Exercise passage:
=== Section Start ===

Part of estate planning is considering how future repayment of debts, both owed to the person and debts they are responsible for, will impact inheritances received by beneficiaries. A recent article from Lake County News, “Estate Planning: Debts and Estate Planning,” explains how the process works.
Assets passing to a beneficiary directly, outside of probate, are not typically subject to paying a decedent’s debts. These are life insurance proceeds, joint tenancy assets, Payable on Death (POD) and Transfer on Death (TOD), to name a few.
The estate plan must consider how much debt exists and how it might be paid. One approach is to purchase life insurance made payable to the trust estate.
A person may specifically gift real property, which would be subject to repaying an outstanding debt, like a mortgage.
If the beneficiary who would otherwise receive the residence takes it subject to repaying the secured debt, other assets in the estate would need to be reduced to pay the debt.
This should be addressed when the estate plan is created and must be expressly documented. If not addressed, the default rule is that any secured debt goes with the gift. It’s not likely to have been the plan. However, this is how the law works.

=== Section End ===

Exercise tasks:
**1.** In the passage on debts and estate planning, what is the default rule if the plan does not address a secured debt on gifted property?
**2.** Write the next part of the passage on debts and estate planning, starting after its final sentence.

Raw data:
=== Section Start ===

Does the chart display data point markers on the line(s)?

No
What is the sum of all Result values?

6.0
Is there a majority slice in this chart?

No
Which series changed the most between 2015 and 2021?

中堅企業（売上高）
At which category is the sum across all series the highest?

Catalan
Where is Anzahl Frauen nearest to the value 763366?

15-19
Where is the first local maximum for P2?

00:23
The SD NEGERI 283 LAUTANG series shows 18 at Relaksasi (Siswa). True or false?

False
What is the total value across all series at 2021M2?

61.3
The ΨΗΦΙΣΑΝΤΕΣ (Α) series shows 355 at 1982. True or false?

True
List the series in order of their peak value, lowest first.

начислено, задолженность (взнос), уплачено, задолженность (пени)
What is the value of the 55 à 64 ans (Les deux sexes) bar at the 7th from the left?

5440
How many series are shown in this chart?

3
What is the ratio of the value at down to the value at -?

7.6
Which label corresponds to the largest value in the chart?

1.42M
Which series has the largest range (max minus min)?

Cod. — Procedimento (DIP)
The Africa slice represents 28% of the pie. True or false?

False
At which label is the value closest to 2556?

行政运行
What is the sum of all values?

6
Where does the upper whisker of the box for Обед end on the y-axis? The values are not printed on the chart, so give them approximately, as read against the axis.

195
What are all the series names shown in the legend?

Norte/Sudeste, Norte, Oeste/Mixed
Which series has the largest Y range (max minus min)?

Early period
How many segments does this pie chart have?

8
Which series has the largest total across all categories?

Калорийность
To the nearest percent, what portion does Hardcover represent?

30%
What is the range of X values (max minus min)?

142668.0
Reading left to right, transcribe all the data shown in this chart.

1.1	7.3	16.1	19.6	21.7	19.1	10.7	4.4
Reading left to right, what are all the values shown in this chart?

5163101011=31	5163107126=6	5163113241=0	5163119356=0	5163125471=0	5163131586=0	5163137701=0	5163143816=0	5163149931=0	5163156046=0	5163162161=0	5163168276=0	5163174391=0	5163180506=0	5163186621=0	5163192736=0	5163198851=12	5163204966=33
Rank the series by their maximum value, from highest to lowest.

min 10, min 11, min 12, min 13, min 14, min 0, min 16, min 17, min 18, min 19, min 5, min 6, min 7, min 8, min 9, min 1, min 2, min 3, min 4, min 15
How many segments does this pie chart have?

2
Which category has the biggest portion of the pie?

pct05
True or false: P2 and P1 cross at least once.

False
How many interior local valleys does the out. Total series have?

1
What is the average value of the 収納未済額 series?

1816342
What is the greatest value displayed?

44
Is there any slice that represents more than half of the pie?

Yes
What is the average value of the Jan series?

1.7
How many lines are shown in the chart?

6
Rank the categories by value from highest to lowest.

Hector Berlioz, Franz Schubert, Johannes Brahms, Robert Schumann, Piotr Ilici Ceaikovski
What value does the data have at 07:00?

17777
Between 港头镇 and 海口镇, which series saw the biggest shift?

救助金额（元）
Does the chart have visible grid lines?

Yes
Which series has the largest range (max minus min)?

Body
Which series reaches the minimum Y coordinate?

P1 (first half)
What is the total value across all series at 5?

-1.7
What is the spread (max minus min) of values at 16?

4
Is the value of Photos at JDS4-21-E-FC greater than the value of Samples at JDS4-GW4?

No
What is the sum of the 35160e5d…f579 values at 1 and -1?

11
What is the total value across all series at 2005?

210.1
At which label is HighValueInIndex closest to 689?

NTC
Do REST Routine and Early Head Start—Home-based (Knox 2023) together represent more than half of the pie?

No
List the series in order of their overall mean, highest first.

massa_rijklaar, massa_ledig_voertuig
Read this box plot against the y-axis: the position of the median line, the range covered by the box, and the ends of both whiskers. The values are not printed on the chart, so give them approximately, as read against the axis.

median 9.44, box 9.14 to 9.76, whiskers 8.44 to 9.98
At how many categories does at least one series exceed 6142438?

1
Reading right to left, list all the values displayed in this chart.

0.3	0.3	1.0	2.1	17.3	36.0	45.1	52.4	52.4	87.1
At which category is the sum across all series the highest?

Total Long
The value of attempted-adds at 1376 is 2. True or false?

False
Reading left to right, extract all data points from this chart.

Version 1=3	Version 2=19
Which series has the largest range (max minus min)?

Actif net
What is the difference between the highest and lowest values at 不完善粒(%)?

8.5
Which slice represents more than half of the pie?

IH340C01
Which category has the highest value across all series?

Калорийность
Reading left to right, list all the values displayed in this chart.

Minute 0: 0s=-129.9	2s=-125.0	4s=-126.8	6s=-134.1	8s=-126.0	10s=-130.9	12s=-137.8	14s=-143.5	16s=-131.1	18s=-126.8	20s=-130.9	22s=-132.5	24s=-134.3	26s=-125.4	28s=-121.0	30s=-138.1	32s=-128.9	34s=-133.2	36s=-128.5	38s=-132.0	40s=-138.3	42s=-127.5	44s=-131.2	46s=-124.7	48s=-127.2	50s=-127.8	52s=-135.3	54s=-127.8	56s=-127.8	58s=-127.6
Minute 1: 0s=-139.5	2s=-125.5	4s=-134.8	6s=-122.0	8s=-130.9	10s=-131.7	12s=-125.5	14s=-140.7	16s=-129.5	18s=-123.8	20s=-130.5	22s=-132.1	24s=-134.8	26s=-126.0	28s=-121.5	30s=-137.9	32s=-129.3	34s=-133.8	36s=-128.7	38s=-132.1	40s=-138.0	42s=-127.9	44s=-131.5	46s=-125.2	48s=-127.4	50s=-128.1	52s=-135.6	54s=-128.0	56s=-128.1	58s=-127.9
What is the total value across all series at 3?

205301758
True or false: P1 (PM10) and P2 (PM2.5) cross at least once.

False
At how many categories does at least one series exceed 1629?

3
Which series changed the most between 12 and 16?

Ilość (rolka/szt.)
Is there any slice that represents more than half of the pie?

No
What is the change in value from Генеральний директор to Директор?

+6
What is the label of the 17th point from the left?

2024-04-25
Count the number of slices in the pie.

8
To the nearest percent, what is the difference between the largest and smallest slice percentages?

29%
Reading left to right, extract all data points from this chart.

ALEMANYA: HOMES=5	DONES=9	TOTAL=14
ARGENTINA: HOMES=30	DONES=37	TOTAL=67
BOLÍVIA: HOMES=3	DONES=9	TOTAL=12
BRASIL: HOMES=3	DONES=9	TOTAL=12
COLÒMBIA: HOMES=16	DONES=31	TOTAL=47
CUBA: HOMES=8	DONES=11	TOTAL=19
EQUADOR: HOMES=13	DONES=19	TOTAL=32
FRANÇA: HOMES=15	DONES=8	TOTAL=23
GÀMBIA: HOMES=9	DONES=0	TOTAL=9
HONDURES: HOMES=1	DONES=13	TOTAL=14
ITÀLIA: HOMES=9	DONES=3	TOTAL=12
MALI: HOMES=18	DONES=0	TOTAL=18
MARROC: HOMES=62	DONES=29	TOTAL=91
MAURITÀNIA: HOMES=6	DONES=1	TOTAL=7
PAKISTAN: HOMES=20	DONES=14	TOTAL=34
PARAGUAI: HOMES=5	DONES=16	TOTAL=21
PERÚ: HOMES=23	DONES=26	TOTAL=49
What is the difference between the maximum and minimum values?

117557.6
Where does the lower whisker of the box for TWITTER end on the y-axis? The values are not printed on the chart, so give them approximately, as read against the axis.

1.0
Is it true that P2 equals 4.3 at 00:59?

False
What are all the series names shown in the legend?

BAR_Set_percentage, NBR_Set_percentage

=== Section End ===

Answer set:
**1.** Any secured debt goes with the gift.

**2.**
Third, parents and children may loan money between themselves. This is usually between parent and child.
Such family debts merit attention during estate planning. For example, parents may wish to loan money to a child to pay higher education costs, to buy a home, or to launch a business.
Upon the death of the parent, should any unpaid balance be repaid by the child to the parent’s estate, or should the child’s debt be forgiven? This must also be clearly stated in the will or trust, whatever is relevant.
If the parent wishes the child to pay the unpaid balance, the debt obligation and its payment history must be in writing and updated. The debt may be assigned to the parent’s trust and enforced by the successor trustee.
At death, the unpaid balance would need to be added back into the estate's value to arrive at the correct gross value necessary to assess each share of the total estate.
The unpaid balance is usually subtracted from the debtor’s share.
Children might also be owed money from a parent. For example, the adult child might provide at-home personal care services to their parent, or money may be lent to help with the parent’s cost of living. The debt and repayment history also needs to be in writing and updated regularly.
Debt must be acknowledged, and the means of repaying the debt must be made clear. An estate planning attorney will help document and build repayment into the estate plan.